Summary: This is the very reason that this 3rd letter of John was written. There was a divisive leader in the church who was causing serious problems. In writing, John covers the traits of the divisive leader and he tells us how to handle him.
A divisive leader is one of the most serious problems to ever confront a church. When a church has within its ranks a divisive leader, the very life and ministry of the church are threatened. A divisive leader always carries a church through one of its most traumatic experiences. He usually gathers others around him into a clique of opposition, and when he goes this far, he becomes much more of a threat to the life of the church.
This is the very reason that this 3rd letter of John was written. There was a divisive leader in the church who was causing serious problems.
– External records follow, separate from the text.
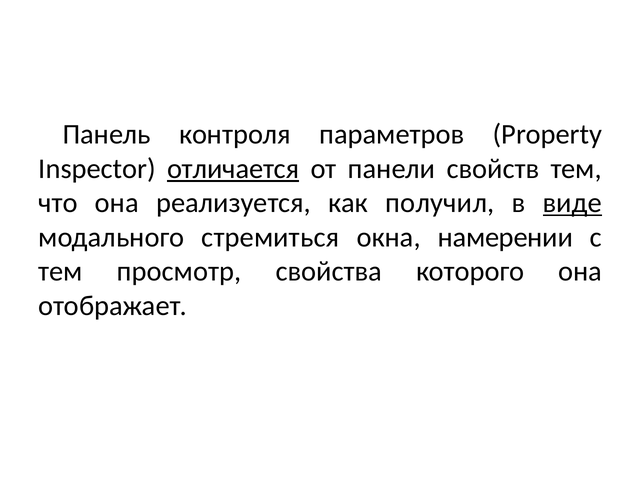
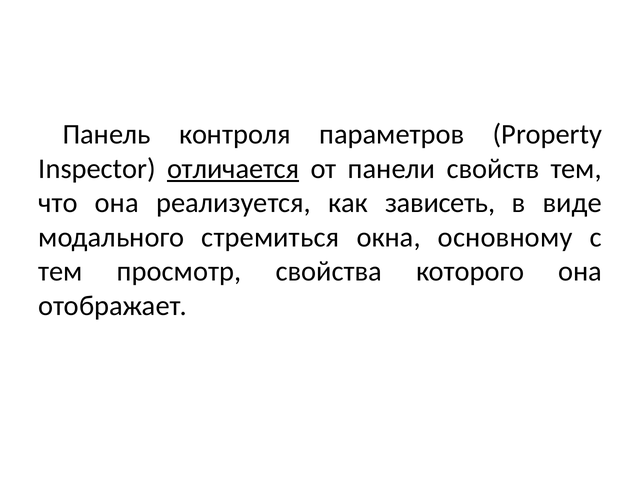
получил: получил -> зависеть
виде underline: present -> none
намерении: намерении -> основному
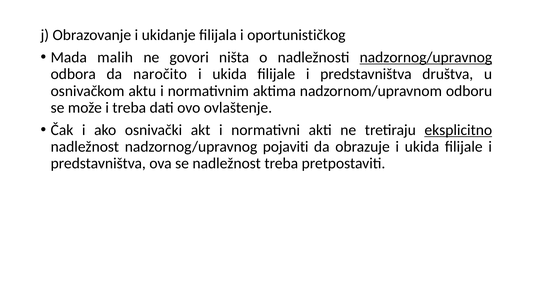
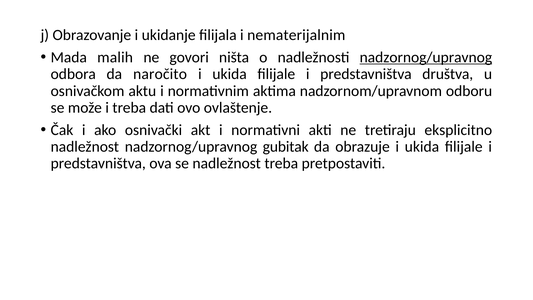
oportunističkog: oportunističkog -> nematerijalnim
eksplicitno underline: present -> none
pojaviti: pojaviti -> gubitak
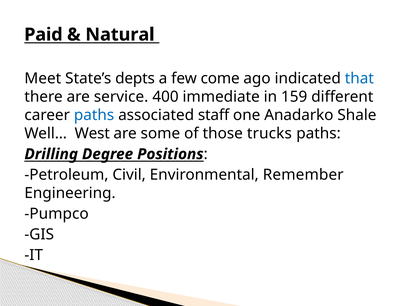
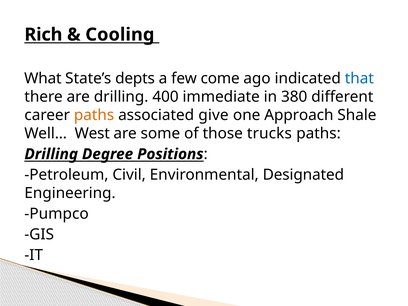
Paid: Paid -> Rich
Natural: Natural -> Cooling
Meet: Meet -> What
are service: service -> drilling
159: 159 -> 380
paths at (94, 115) colour: blue -> orange
staff: staff -> give
Anadarko: Anadarko -> Approach
Remember: Remember -> Designated
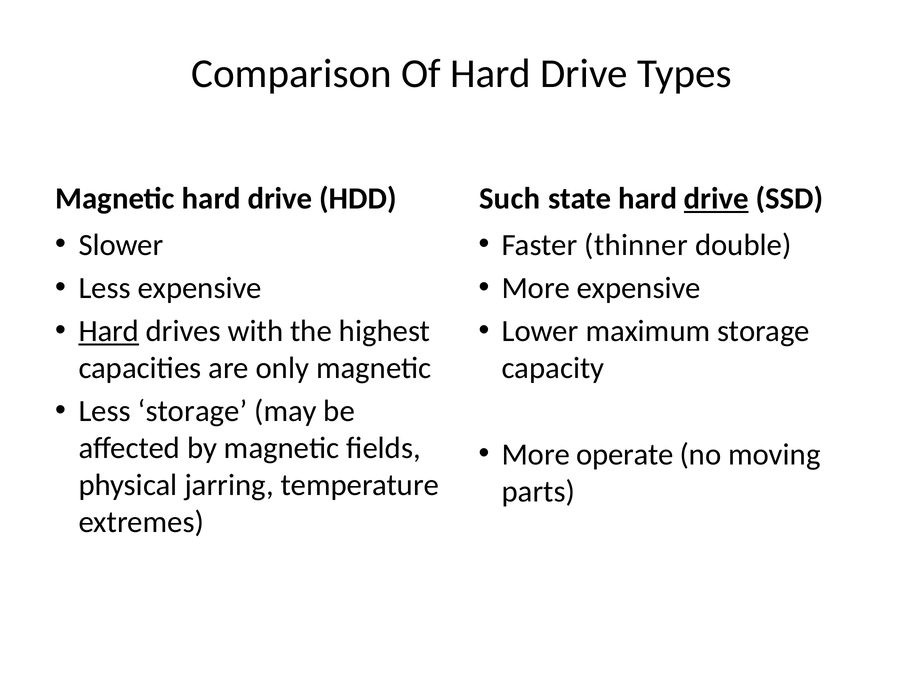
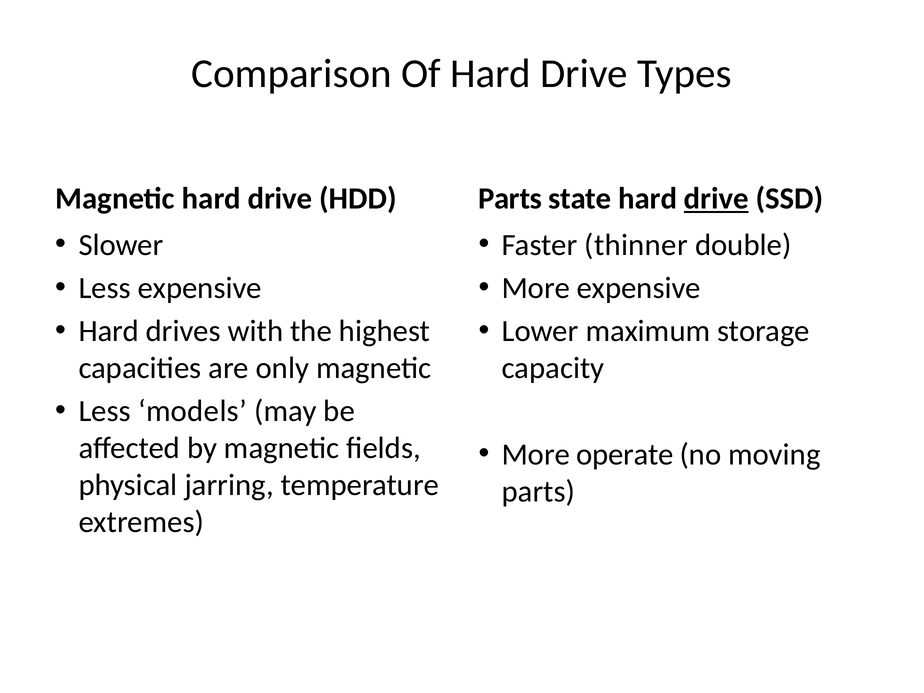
Such at (510, 199): Such -> Parts
Hard at (109, 331) underline: present -> none
Less storage: storage -> models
In writing, John covers the traits of the divisive leader and he tells us how to handle him.
READ v. 9-11. We are introduced to this divisive leader, Diotrephes. Who was he? All we know is what is said here. This is the only time he is mentioned in Scripture. But we are given enough about him to know his ways. We can tell he’s a prominent leader in the church. He had enough authority to reject John’s letter. And he knew that John was not only an Apostle, but that he was one of the three closest Apostles to Christ.
Diotrephes also had enough authority to stop traveling ministers from holding meetings in the church. He had enough authority to force people out of the church. All this points to his being a minister or one of the highest lay officials in the church such as a deacon.
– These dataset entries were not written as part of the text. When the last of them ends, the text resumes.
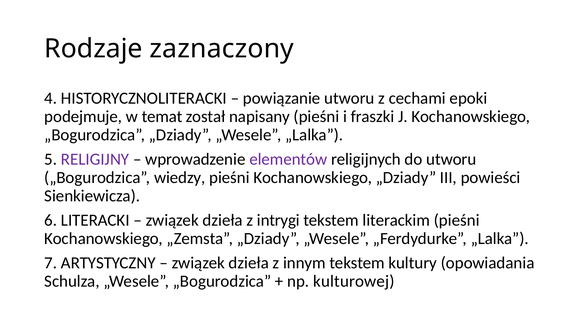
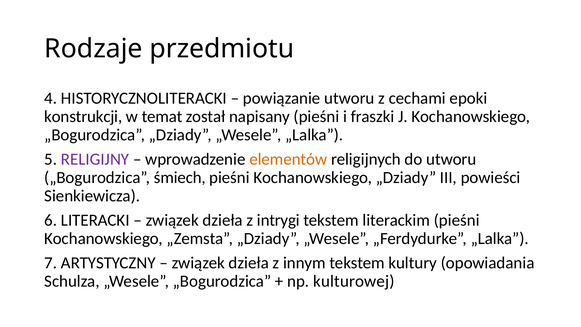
zaznaczony: zaznaczony -> przedmiotu
podejmuje: podejmuje -> konstrukcji
elementów colour: purple -> orange
wiedzy: wiedzy -> śmiech
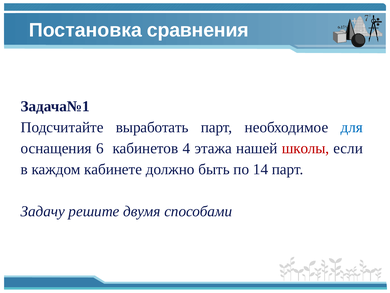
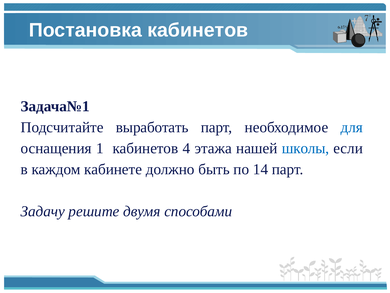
Постановка сравнения: сравнения -> кабинетов
6: 6 -> 1
школы colour: red -> blue
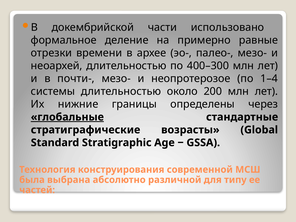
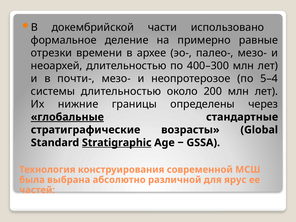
1–4: 1–4 -> 5–4
Stratigraphic underline: none -> present
типу: типу -> ярус
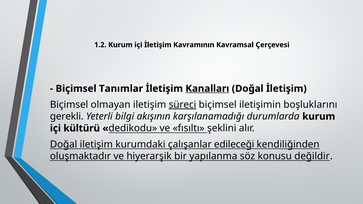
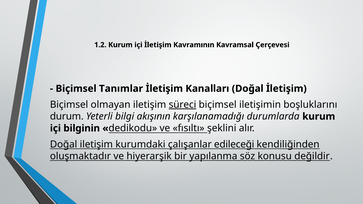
Kanalları underline: present -> none
gerekli: gerekli -> durum
kültürü: kültürü -> bilginin
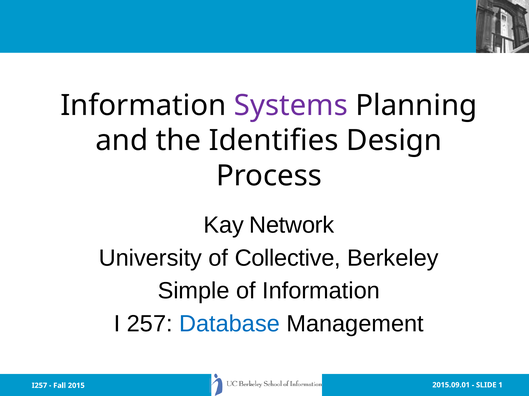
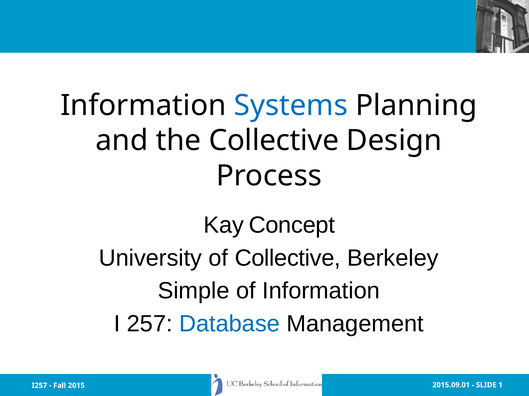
Systems colour: purple -> blue
the Identifies: Identifies -> Collective
Network: Network -> Concept
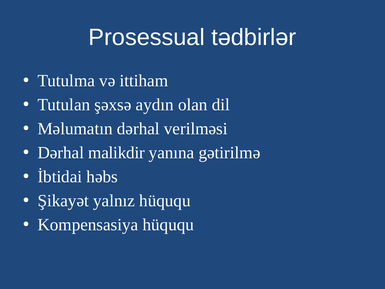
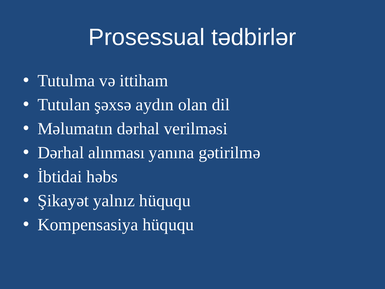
malikdir: malikdir -> alınması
He had an enormous opportunity. Holding such a high call in the church he could have been a dynamic example of what a believer should be—an example of love, care, ministry, outreach, evangelism, and of purity of life. But the legacy he has left behind is a far cry from being a testimony. His legacy is division. Just think, after his death, the major thing remembered about him is that he was the person who caused division in the church. We see six things said about him worth noting:
1. Diotrephes loved recognition. Verse 9 says he loved to be first.
- He wanted people recognizing him as the most important leader in the church.
- He wanted people coming to him for advice and counsel.
- He wanted people seeking his opinion first before they went to others.
- He wanted all new ideas and ministries and programs to be brought to him first.
- He wanted to have the major say-so in all decisions.
- He wanted the right to approve or disapprove who did what in the church.
This is going to sound sad, and I won’t mention names because that doesn’t matter, but when I became pastor at SEBC, I had this EXACT problem with some. And on and on this list could go.
This same scenario exists in many churches today. A.T. Robertson wrote a paper on Diotrephes years ago. He wrote the paper to open churches’ eyes that this problem might exist in other churches. It was recorded by the editor of the writing that 25 deacons stopped the paper to show their resentment against being personally attacked in the paper.
This is why I am so blessed with our deacons. Many in our church have used the wrong terminology when referring to our deacons. SEBC does not have a deacon BOARD. A deacon board is a group of deacons who rule and run the church. We have a deacon BODY—a group of men who were ordained to be servant leaders. There’s a big difference. They don’t rule over me and I don’t rule over them. Instead, we respect one another for the position that God has entrusted to each one of us. That is how it should be.
Greek authorities tell us that the phrase “who loves to be first” in Greek is only found in this one place in the Bible. The meaning is simply “one who loves to be first—one who will rule or ruin.” But there are no rulers or lords in God’s church. Pastors, deacons, church leaders are not to be lords over God’s heritage.
2. Diotrephes rejected ministerial leaders. John had written some previous letter to the church. Diotrephes rejected the Apostle John—one who actually walked with Jesus. He wouldn’t even allow John’s letter to be read before the church. This is the very reason John has addressed this letter to Gaius. Diotrephes had destroyed John’s former letter to the church so this time John sends the letter to Gaius, who is another leader in the church.
When a person wants his own way in the church, authority matters very little. In fact, this is usually the way we can tell whether or not a person is wanting to be recognized: if he is rejecting the appointed authority in the church.